■ **Exercise details**
Pick out every line below that contains the word "name" and copy each of those lines in full.

■ **Input for this task**
┌────────
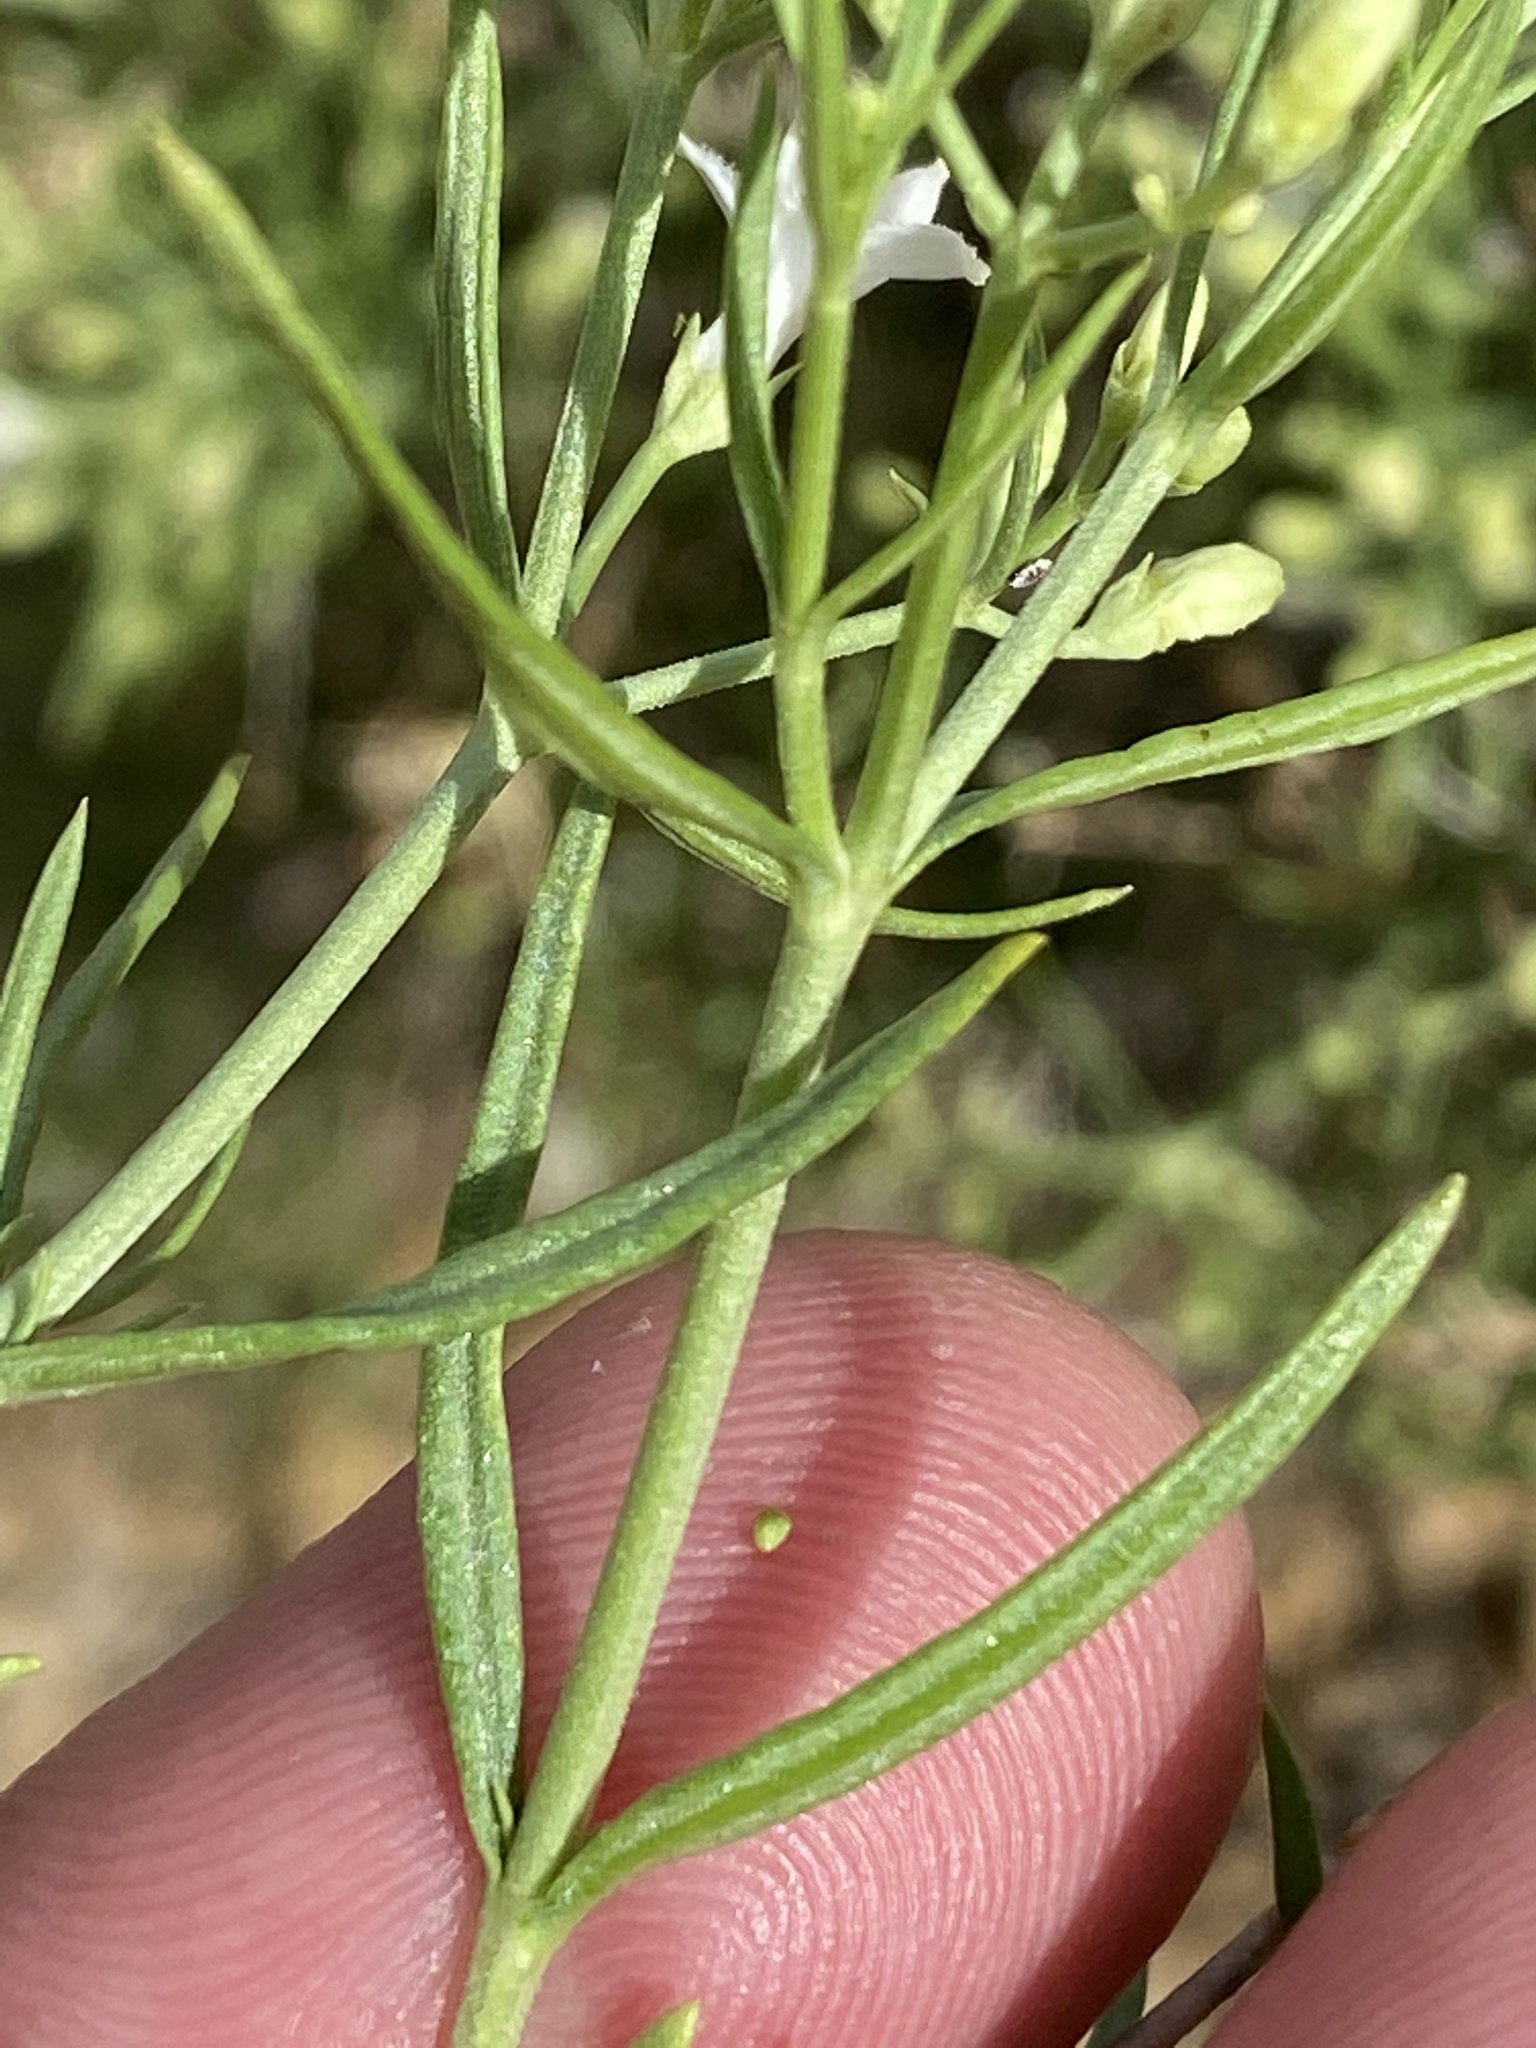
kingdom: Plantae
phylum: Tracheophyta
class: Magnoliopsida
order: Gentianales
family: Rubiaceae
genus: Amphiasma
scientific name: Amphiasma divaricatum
└────────
┌────────
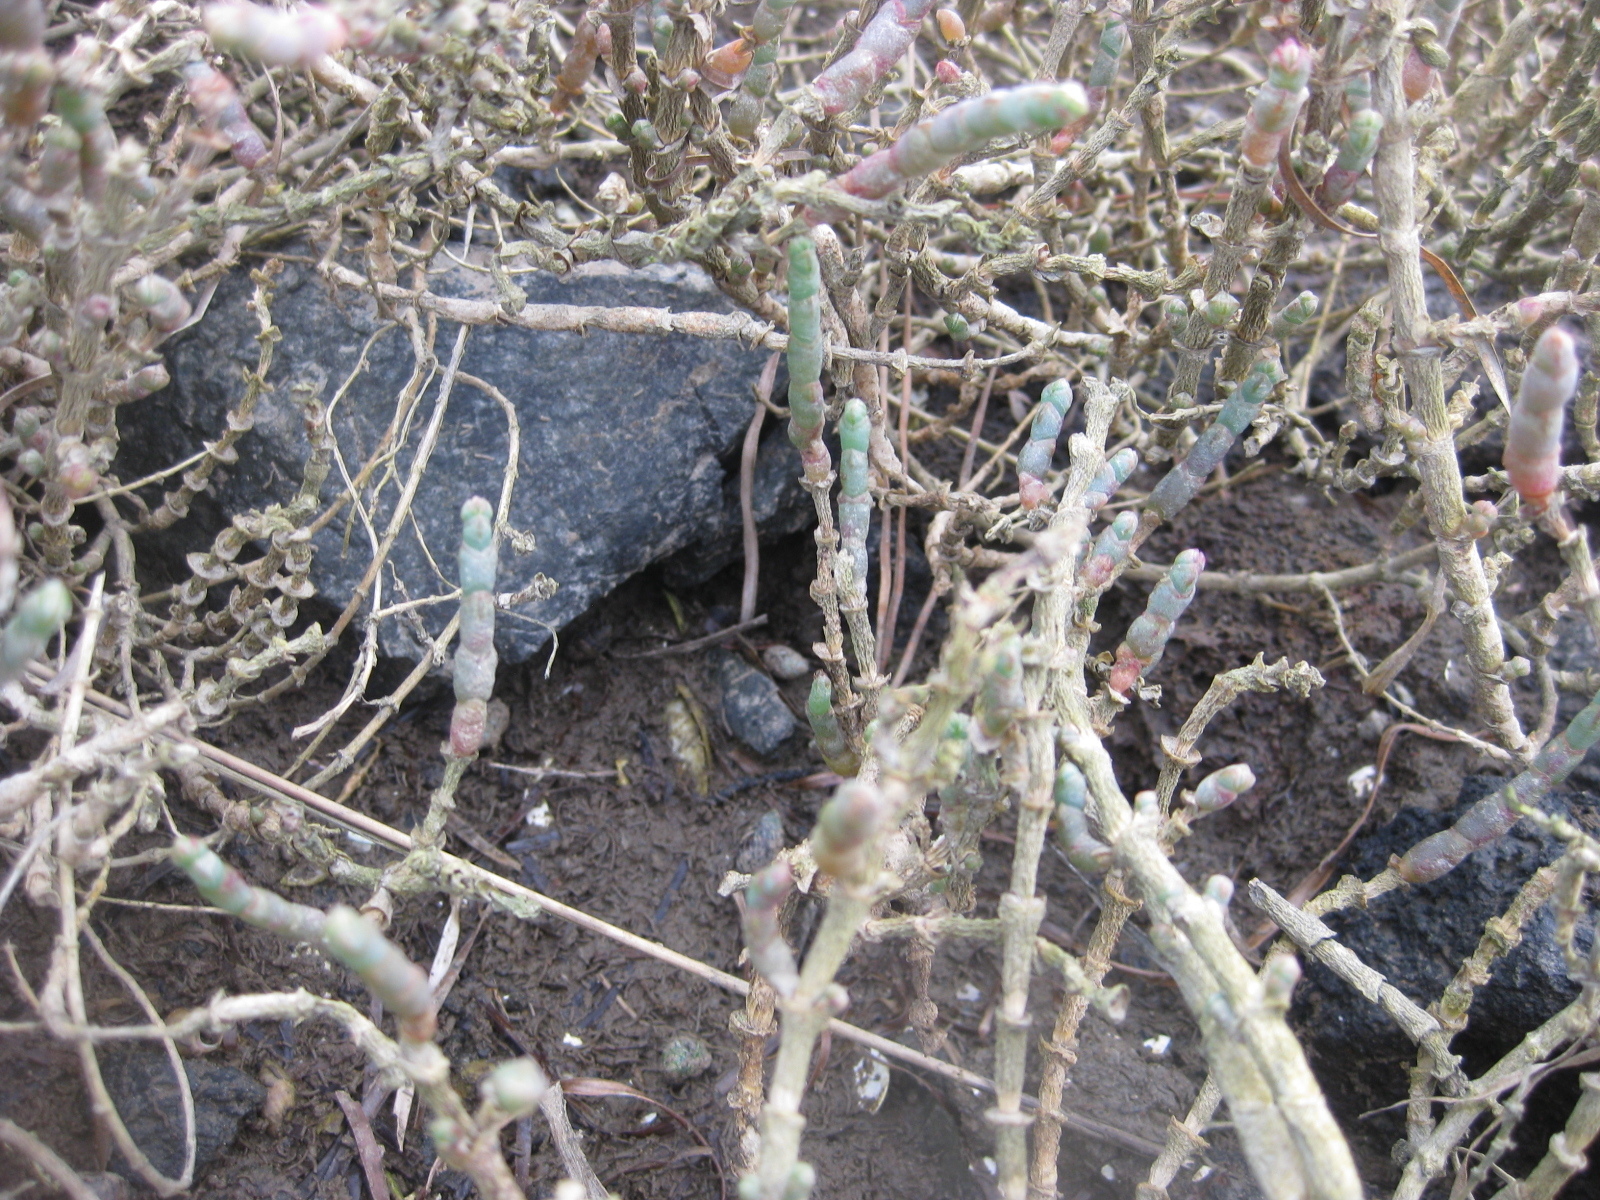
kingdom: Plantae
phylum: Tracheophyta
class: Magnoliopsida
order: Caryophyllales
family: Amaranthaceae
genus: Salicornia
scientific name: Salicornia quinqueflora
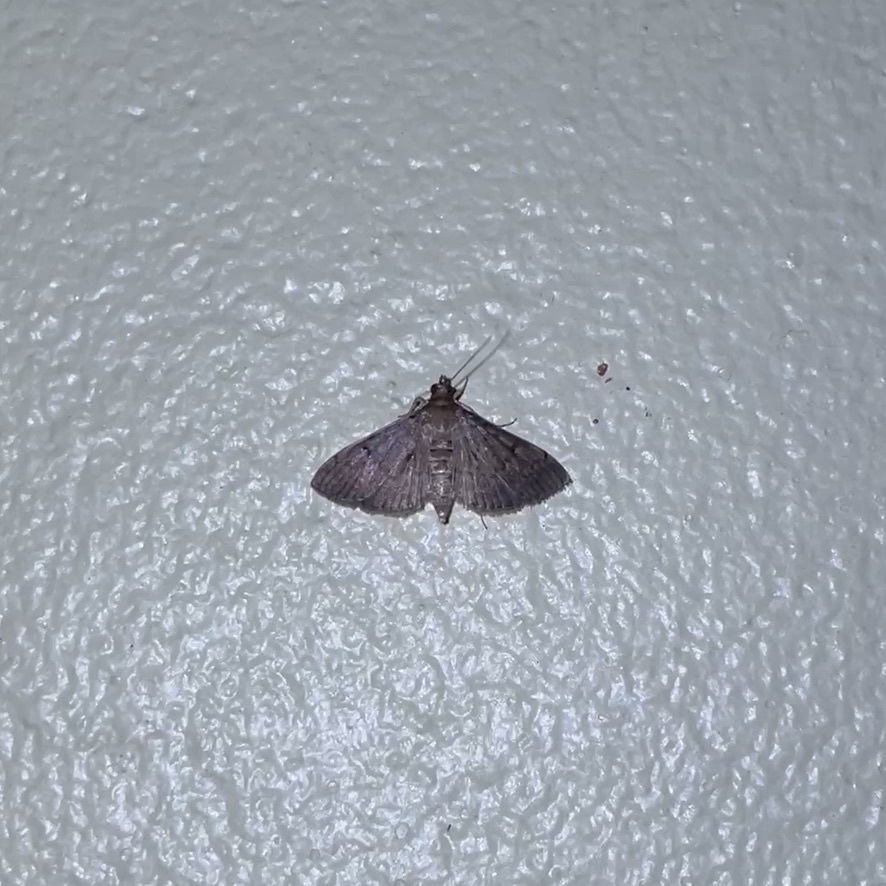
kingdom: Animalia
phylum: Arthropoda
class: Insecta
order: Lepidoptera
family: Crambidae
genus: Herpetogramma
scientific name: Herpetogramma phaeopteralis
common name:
└────────
■ **Complete output**
scientific name: Amphiasma divaricatum
scientific name: Salicornia quinqueflora
scientific name: Herpetogramma phaeopteralis
common name:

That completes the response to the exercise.